The production's biggest surprise occurs in the second act. With Winnie now buried up to her neck, the overwhelming bleakness of her situation cannot be denied, but Chaikin and Aaron find ways to carry the lightness over the intermission, finding comedy in the harsh, cruel realities that even Winnie cannot avoid as the play barrels forward. Even the production's ending seems part of the whole, a uniquely hopeful take on what is, at first glance, a dire situation.
Faber has much less to work with, and his characterization is built around Willie's guttural grunts, mutterings, and disconnected phrases. But he supports Aaron beautifully, and his struggle to connect with her in the second act is comic, tense, and even passionate. His performance is the perfect complement for Aaron's, and despite the one-of-a-kind nature of the couple's relationship, you really get the feeling that they have the relationship and the history that Beckett's script implies.
But that's hardly surprising given Chaikin's work in this production.
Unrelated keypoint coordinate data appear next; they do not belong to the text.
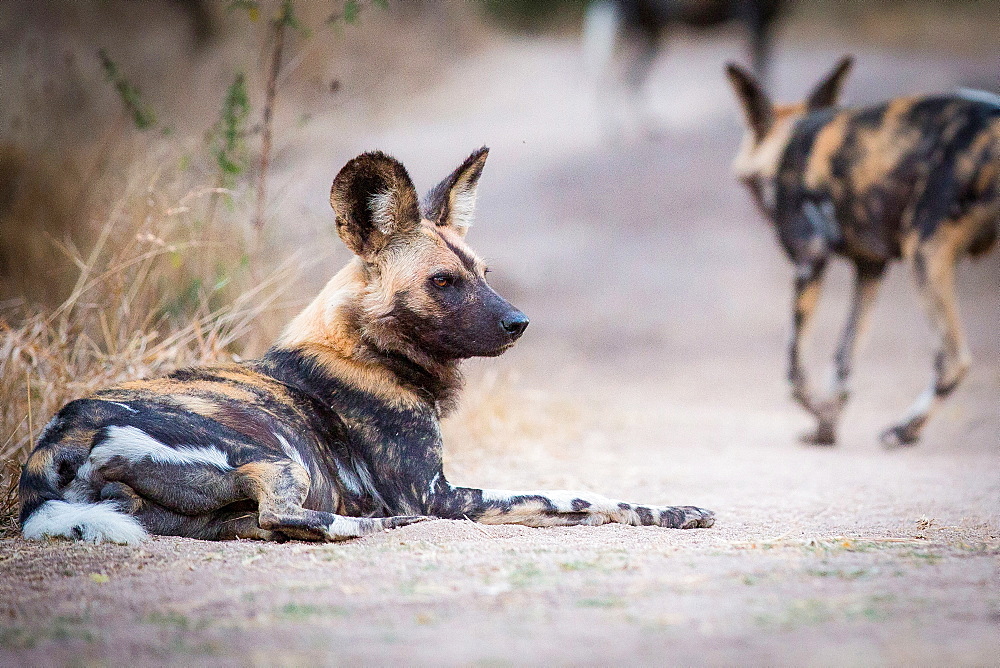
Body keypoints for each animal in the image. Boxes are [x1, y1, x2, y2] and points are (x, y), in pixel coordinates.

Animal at [19, 147, 716, 544]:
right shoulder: (439, 495)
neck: (368, 351)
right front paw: (666, 510)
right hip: (276, 458)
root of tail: (56, 442)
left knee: (255, 524)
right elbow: (578, 495)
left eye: (483, 273)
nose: (519, 323)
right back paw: (378, 525)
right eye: (443, 282)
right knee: (284, 514)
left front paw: (678, 511)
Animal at [728, 54, 1000, 446]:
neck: (786, 143)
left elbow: (794, 370)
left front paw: (819, 414)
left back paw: (903, 430)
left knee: (953, 358)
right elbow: (843, 359)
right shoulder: (870, 269)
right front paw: (826, 428)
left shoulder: (809, 261)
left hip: (924, 250)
He has brought out a great deal of love and hope, elements not necessarily obvious when Happy Days is read on the page. Still, his defiantly unconventional take on the show works, being true to the actors' performances, the character suggested by Beckett's words, and the words themselves.
While it is perhaps common for productions of Beckett, even today, to desperately want to excite or shock, Chaikin's Happy Days takes another route. It delivers instead an entertaining and enjoyable experience from beginning to end that, whether or not it's necessarily what Beckett may have had in mind, does him as proud now as the original production must have when it premiered in the same theatre over 41 years ago.